Archive for the ‘Columnar Database’ Category

Parquet 1.0: Columnar Storage for Hadoop

Tuesday, July 30th, 2013

Announcing Parquet 1.0: Columnar Storage for Hadoop by Justin Kestelyn.

From the post:

In March we announced the Parquet project, the result of a collaboration between Twitter and Cloudera intended to create an open-source columnar storage format library for Apache Hadoop.

Today, we’re happy to tell you about a significant Parquet milestone: a 1.0 release, which includes major features and improvements made since the initial announcement. But first, we’ll revisit why columnar storage is so important for the Hadoop ecosystem.

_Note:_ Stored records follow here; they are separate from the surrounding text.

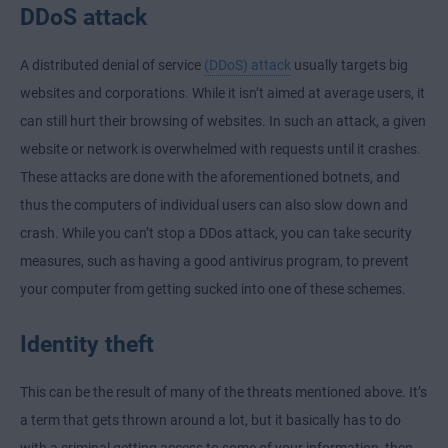
DDoS attack
A distributed denial of service
(DDoS) attack
usually targets big
websites and corporations. While it isn’t aimed at average users, it
can still hurt their browsing of websites. In such an attack, a given
website or network is overwhelmed with requests until it crashes.
These attacks are done with the aforementioned botnets, and
thus the computers of individual users can also slow down and
crash. While you can’t stop a DDos attack, you can take security
measures, such as having a good antivirus program, to prevent
your computer from getting sucked into one of these schemes.
Identity theft
This can be the result of many of the threats mentioned above. It’s
a term that gets thrown around a lot, but it basically has to do
with a criminal getting access to some of your information, then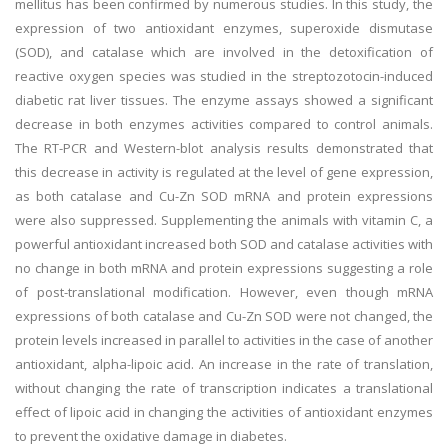
mellitus has been confirmed by numerous studies. In this study, the
expression of two antioxidant enzymes, superoxide dismutase
(SOD), and catalase which are involved in the detoxification of
reactive oxygen species was studied in the streptozotocin-induced
diabetic rat liver tissues. The enzyme assays showed a significant
decrease in both enzymes activities compared to control animals.
The RT-PCR and Western-blot analysis results demonstrated that
this decrease in activity is regulated at the level of gene expression,
as both catalase and Cu-Zn SOD mRNA and protein expressions
were also suppressed. Supplementing the animals with vitamin C, a
powerful antioxidant increased both SOD and catalase activities with
no change in both mRNA and protein expressions suggesting a role
of post-translational modification. However, even though mRNA
expressions of both catalase and Cu-Zn SOD were not changed, the
protein levels increased in parallel to activities in the case of another
antioxidant, alpha-lipoic acid. An increase in the rate of translation,
without changing the rate of transcription indicates a translational
effect of lipoic acid in changing the activities of antioxidant enzymes
to prevent the oxidative damage in diabetes.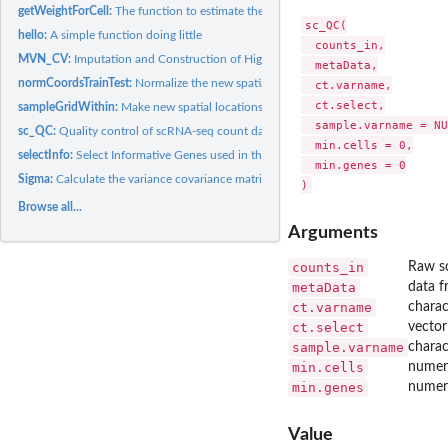
getWeightForCell:
The function to estimate the cell type composition signature...
sc_QC(

hello:
A simple function doing little
  counts_in,

MVN_CV:
Imputation and Construction of High-Resolution Spatial Maps...
  metaData,

normCoordsTrainTest:
Normalize the new spatial locations without changing the...
  ct.varname,

  ct.select,

sampleGridWithin:
Make new spatial locations on unmeasured tissue through...
  sample.varname = NU
sc_QC:
Quality control of scRNA-seq count data
  min.cells = 0,

selectInfo:
Select Informative Genes used in the deconvolution
  min.genes = 0

Sigma:
Calculate the variance covariance matrix used in the...
Browse all...
Arguments
counts_in
Raw sc
metaData
data f
ct.varname
charac
ct.select
vector
sample.varname
charac
min.cells
numeri
min.genes
numeri
Value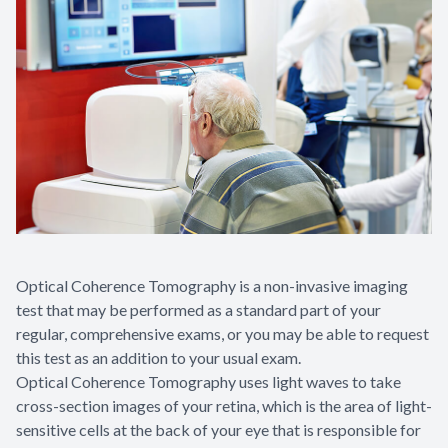
Optical Coherence Tomography is a non-invasive imaging
test that may be performed as a standard part of your
regular, comprehensive exams, or you may be able to request
this test as an addition to your usual exam.
Optical Coherence Tomography uses light waves to take
cross-section images of your retina, which is the area of light-
sensitive cells at the back of your eye that is responsible for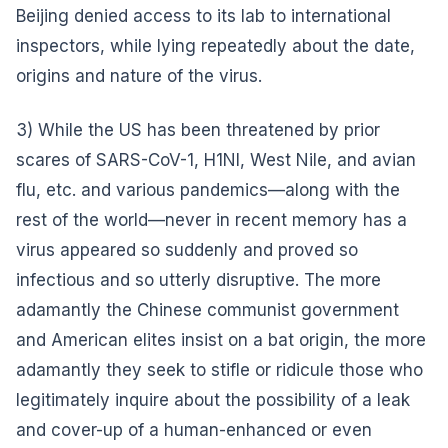
Beijing denied access to its lab to international
inspectors, while lying repeatedly about the date,
origins and nature of the virus.
3) While the US has been threatened by prior
scares of SARS-CoV-1, H1NI, West Nile, and avian
flu, etc. and various pandemics—along with the
rest of the world—never in recent memory has a
virus appeared so suddenly and proved so
infectious and so utterly disruptive. The more
adamantly the Chinese communist government
and American elites insist on a bat origin, the more
adamantly they seek to stifle or ridicule those who
legitimately inquire about the possibility of a leak
and cover-up of a human-enhanced or even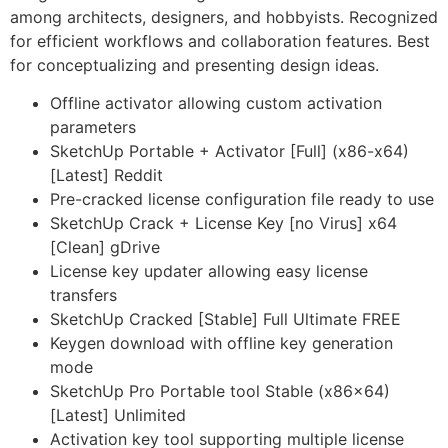
among architects, designers, and hobbyists. Recognized
for efficient workflows and collaboration features. Best
for conceptualizing and presenting design ideas.
Offline activator allowing custom activation
parameters
SketchUp Portable + Activator [Full] (x86-x64)
[Latest] Reddit
Pre-cracked license configuration file ready to use
SketchUp Crack + License Key [no Virus] x64
[Clean] gDrive
License key updater allowing easy license
transfers
SketchUp Cracked [Stable] Full Ultimate FREE
Keygen download with offline key generation
mode
SketchUp Pro Portable tool Stable (x86x64)
[Latest] Unlimited
Activation key tool supporting multiple license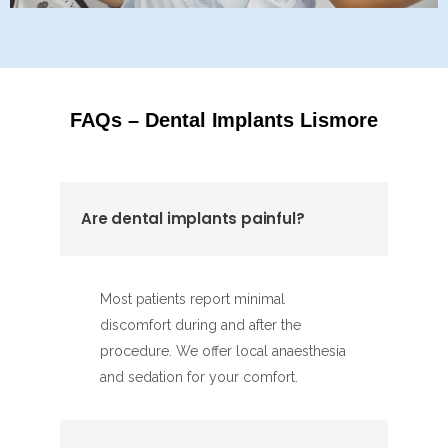
FAQs – Dental Implants Lismore
Are dental implants painful?
Most patients report minimal
discomfort during and after the
procedure. We offer local anaesthesia
and sedation for your comfort.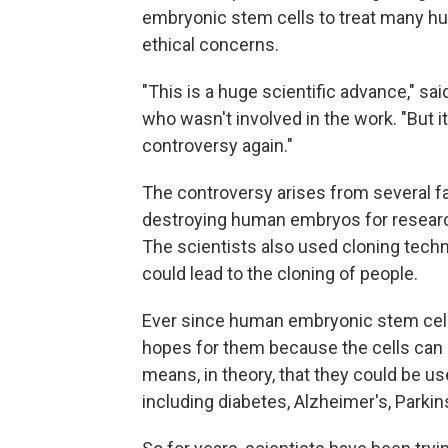
embryonic stem cells to treat many hu
ethical concerns.
"This is a huge scientific advance," sa
who wasn't involved in the work. "But it'
controversy again."
The controversy arises from several f
destroying human embryos for researc
The scientists also used cloning tech
could lead to the cloning of people.
Ever since human embryonic stem cell
hopes for them because the cells can mo
means, in theory, that they could be use
including diabetes, Alzheimer's, Parkins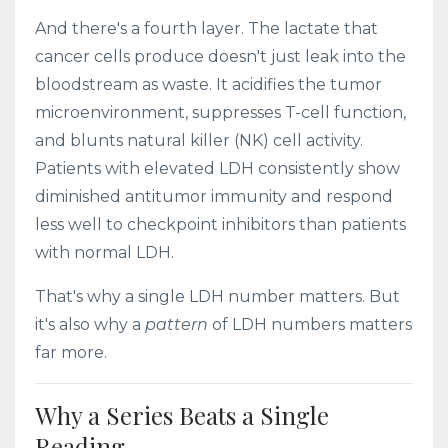
And there's a fourth layer. The lactate that
cancer cells produce doesn't just leak into the
bloodstream as waste. It acidifies the tumor
microenvironment, suppresses T-cell function,
and blunts natural killer (NK) cell activity.
Patients with elevated LDH consistently show
diminished antitumor immunity and respond
less well to checkpoint inhibitors than patients
with normal LDH.
That's why a single LDH number matters. But
it's also why a
pattern
of LDH numbers matters
far more.
Why a Series Beats a Single
Reading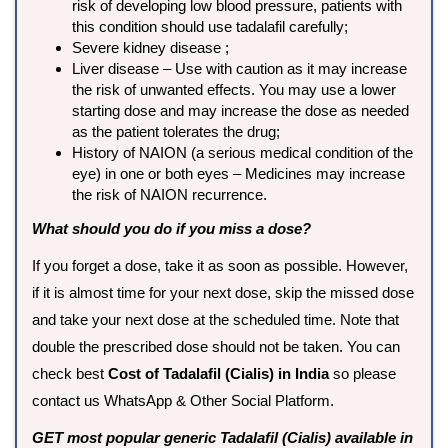
risk of developing low blood pressure, patients with
this condition should use tadalafil carefully;
Severe kidney disease ;
Liver disease – Use with caution as it may increase
the risk of unwanted effects. You may use a lower
starting dose and may increase the dose as needed
as the patient tolerates the drug;
History of NAION (a serious medical condition of the
eye) in one or both eyes – Medicines may increase
the risk of NAION recurrence.
What should you do if you miss a dose?
If you forget a dose, take it as soon as possible. However,
if it is almost time for your next dose, skip the missed dose
and take your next dose at the scheduled time. Note that
double the prescribed dose should not be taken. You can
check best
Cost of Tadalafil (Cialis) in India
so please
contact us WhatsApp & Other Social Platform.
GET most popular generic Tadalafil (Cialis) available in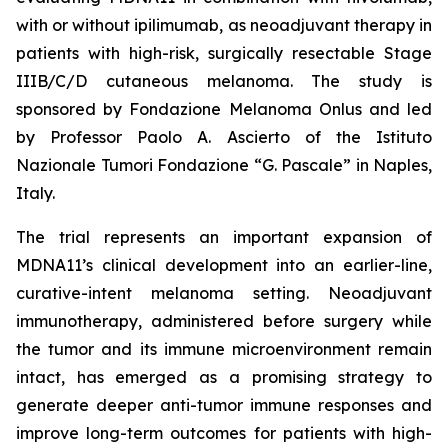
with or without ipilimumab, as neoadjuvant therapy in
patients with high-risk, surgically resectable Stage
IIIB/C/D cutaneous melanoma. The study is
sponsored by Fondazione Melanoma Onlus and led
by Professor Paolo A. Ascierto of the Istituto
Nazionale Tumori Fondazione “G. Pascale” in Naples,
Italy.
The trial represents an important expansion of
MDNA11’s clinical development into an earlier-line,
curative-intent melanoma setting. Neoadjuvant
immunotherapy, administered before surgery while
the tumor and its immune microenvironment remain
intact, has emerged as a promising strategy to
generate deeper anti-tumor immune responses and
improve long-term outcomes for patients with high-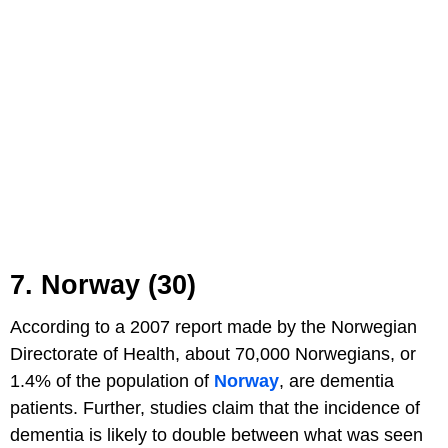
7. Norway (30)
According to a 2007 report made by the Norwegian
Directorate of Health, about 70,000 Norwegians, or
1.4% of the population of
Norway
, are dementia
patients. Further, studies claim that the incidence of
dementia is likely to double between what was seen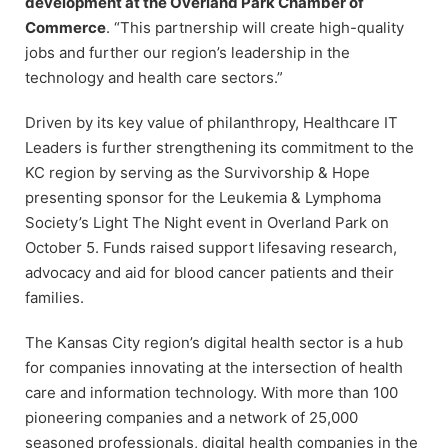
development at the Overland Park Chamber of
Commerce
. “This partnership will create high-quality
jobs and further our region’s leadership in the
technology and health care sectors.”
Driven by its key value of philanthropy, Healthcare IT
Leaders is further strengthening its commitment to the
KC region by serving as the Survivorship & Hope
presenting sponsor for the Leukemia & Lymphoma
Society’s Light The Night event in Overland Park on
October 5. Funds raised support lifesaving research,
advocacy and aid for blood cancer patients and their
families.
The Kansas City region’s digital health sector is a hub
for companies innovating at the intersection of health
care and information technology. With more than 100
pioneering companies and a network of 25,000
seasoned professionals, digital health companies in the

What is Parquet and Columnar Storage?

Parquet is an open-source columnar storage format for Hadoop. Its goal is to provide a state of the art columnar storage layer that can be taken advantage of by existing Hadoop frameworks, and can enable a new generation of Hadoop data processing architectures such as Impala, Drill, and parts of the Hive ‘Stinger’ initiative. Parquet does not tie its users to any existing processing framework or serialization library.

The idea behind columnar storage is simple: instead of storing millions of records row by row (employee name, employee age, employee address, employee salary…) store the records column by column (all the names, all the ages, all the addresses, all the salaries). This reorganization provides significant benefits for analytical processing:

  • Since all the values in a given column have the same type, generic compression tends to work better and type-specific compression can be applied.
  • Since column values are stored consecutively, a query engine can skip loading columns whose values it doesn’t need to answer a query, and use vectorized operators on the values it does load.

These effects combine to make columnar storage a very attractive option for analytical processing.

A little over four (4) months from announcement to a 1.0 release!

Now that’s performance!

The Hadoop ecosystem just keeps getting better.

A Trillion Dollar Math Trick

Saturday, June 1st, 2013

A Trillion Dollar Math Trick by Dick Lipton.

Dick reviews a presentation by Mike Stonebraker at TTI Vanguard meeting on “Ginormous Systems” in DC.

In part:

In Mike’s wonderful talk he made seven points about the past, present, and the future of database technology. He has a great track record, so likely he is mostly right on his guesses. One of his predictions was about a way of re-organizing databases that has several remarkable properties:

  • It speeds up database operations 50x. That is to say, on typical queries—ones that companies actually do—it is fifty times faster than classical database implementations. As a theorist we like speedups, especially asymptotic ones. But 50x is pretty cool. That is enough to change a query from an hour to a minute.
  • It is not a new idea. But the time is finally right, and Mike predicts that future databases will use this method.
  • It is an idea that no one seems to know who invented it. I asked Mike, I asked other experts at the conference, and all shrugged and said effectively: “I have no idea.” Curious.

Let’s look quickly at the way databases work, and then consider the trick.

I won’t spoil the surprise for you, see Dick’s post for the details.

BTW, read the comments on historical uses of the same idea.

Then think about how to apply to topic maps.

I first saw this in Christophe Lalanne’s A bag of tweets / May 2013.

Best Practices…Columnar Databases

Wednesday, September 21st, 2011

Best Practices in the Use of Columnar Databases: How to select the workloads for columnar databases based on the benefits” provided by William Mcknight. (pdf)

Focuses on Calpont’s InfiniDB.

It is a nice summary of the principles of columnar databases.

Also has amusing observations such as:

MapReduce is a method of parallel reduction of tasks; a 25 year old idea that came out of the Lisp programming language. There are popular implementations of the framework introduced by Google in 2004 to support distributed computing on large data sets on clusters of computers.

It does make me curious about the use of columnar store databases for particular situations.

Read the whitepaper and see what you think. Comments welcome!